Arrington echoed the sentiment.
"People don't understand that most players don't make tens of millions," he said, "and most have no idea what they're going to do after football. They struggle. They get depressed. They think about ending their life because to them their life no longer has purpose."
That's the mantra, Arrington said: "Don't throw your life away. Let's talk. I'm here. A bunch of former players are here, ready to help."
"The reason why some of these tragedies happen the way they happen is because the walls close in on guys and guys feel like they're alone," Arrington added. "I'm not saying every guy can be reached, but there are resources out there. I'll come get you. I'll drive you to the hospital. There's no need for a player to throw his life away."
Just this month a group devoted to the program finished their training. These new transition coaches include Elias, Irving Fryar (New England), Freddie Scott (Baltimore and Indianapolis), Garry Cobb (Detroit, Philadelphia, Dallas), Donovan Darius (Jacksonville), Tony Stewart (Philadelphia, Cincinnati, Oakland), Hall of Famer Mike Haynes (New England, Oakland), James Thrash (Philadelphia, Washington) and Dwight Hollier (Miami, Indianapolis).
The program is run by Troy Vincent, the former All-Pro cornerback who's now the league's vice president of player engagement.
The NFL has become so invested in improving the transition methodology, it's even considering how to improve the process of training camp cut-downs. For decades, teams have released players in training camp through one infamous approach -- a designated guy, often called "the Turk," informs a player he had to meet with the head coach. The player was cut. The player got up and left. That was it.

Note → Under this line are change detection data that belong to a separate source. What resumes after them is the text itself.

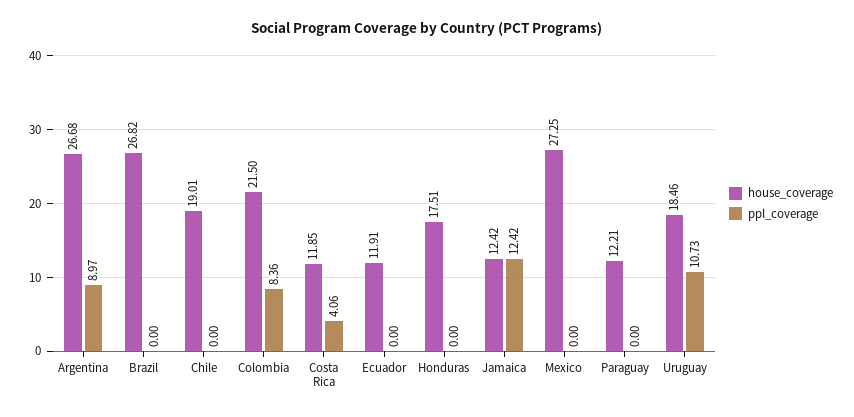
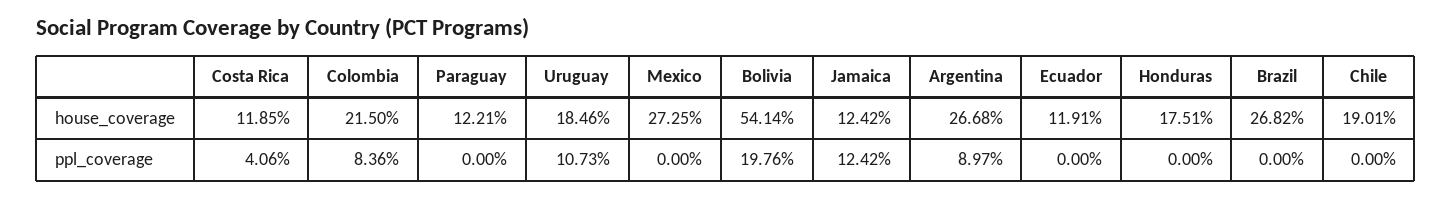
  {
    "house_coverage": {
      "Argentina": 26.68,
      "Brazil": 26.82,
      "Chile": 19.01,
      "Colombia": 21.5,
      "Costa Rica": 11.85,
      "Ecuador": 11.91,
      "Honduras": 17.51,
      "Jamaica": 12.42,
      "Mexico": 27.25,
      "Paraguay": 12.21,
-     "Uruguay": 18.46
+     "Uruguay": 18.46,
+     "Bolivia": 54.14
    },
    "ppl_coverage": {
      "Argentina": 8.97,
      "Brazil": 0,
      "Chile": 0,
      "Colombia": 8.36,
      "Costa Rica": 4.06,
      "Ecuador": 0,
      "Honduras": 0,
      "Jamaica": 12.42,
      "Mexico": 0,
      "Paraguay": 0,
-     "Uruguay": 10.73
+     "Uruguay": 10.73,
+     "Bolivia": 19.76
    }
  }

The NFL might take a different approach and standardize it across football, so when a player is cut in camp, for example, he is offered a myriad of services, including counseling, and informed of exactly what benefits are available to him.
"We look at our players from a total wellness standpoint," NFL commissioner Roger Goodell said. "It is not just their physical wellness; it is also their mental wellness. What can we do to try to make sure we are helping our players make the transitions through life [successfully] and to make sure they are getting the type of help they need at any point?
"The cut-down process, as an example. How do we make the process more dignified? It is in some cases the last experience a player has with a team or any team in the NFL. We have to do a better job of doing that in a humane way and a way that will make sure they understand the perspective we have for them and the pride we have in what they have accomplished. We have to make sure they understand what they will be experiencing once they separate from an NFL team and make sure they have the services that are available to them, which we provide and we think can be incredibly valuable to them."
Notice the words Goodell stressed: humane and dignified.
To non-players, this may seem silly. Everyday people get fired and there's nothing humane about it. But to the NFL, emotional issues that develop much later in life might begin with that moment of getting released, either at training camp or later in players' careers.
How traumatic can the experience be? Charlie Casserly, the former general manager of Washington, told NFL.com that once, when a quarterback was cut, he was so distraught that he refused to leave the building. The police were eventually called to get him out.
Gregg Steinberg, a Tennessee-based sports psychologist whose clients include professional football players, told USA Today that the Kubler-Ross theory applies to players crossing into retirement. The theory is about the five stages of grief, which include denial, negotiation, anger, depression and acceptance.
Steinberg explains that the problem for many is they get stuck in the stages.
And stuck is where the NFL's transition team comes in.
"For me, it comes down to this," Arrington said, "if we save just one life, it's all worth it."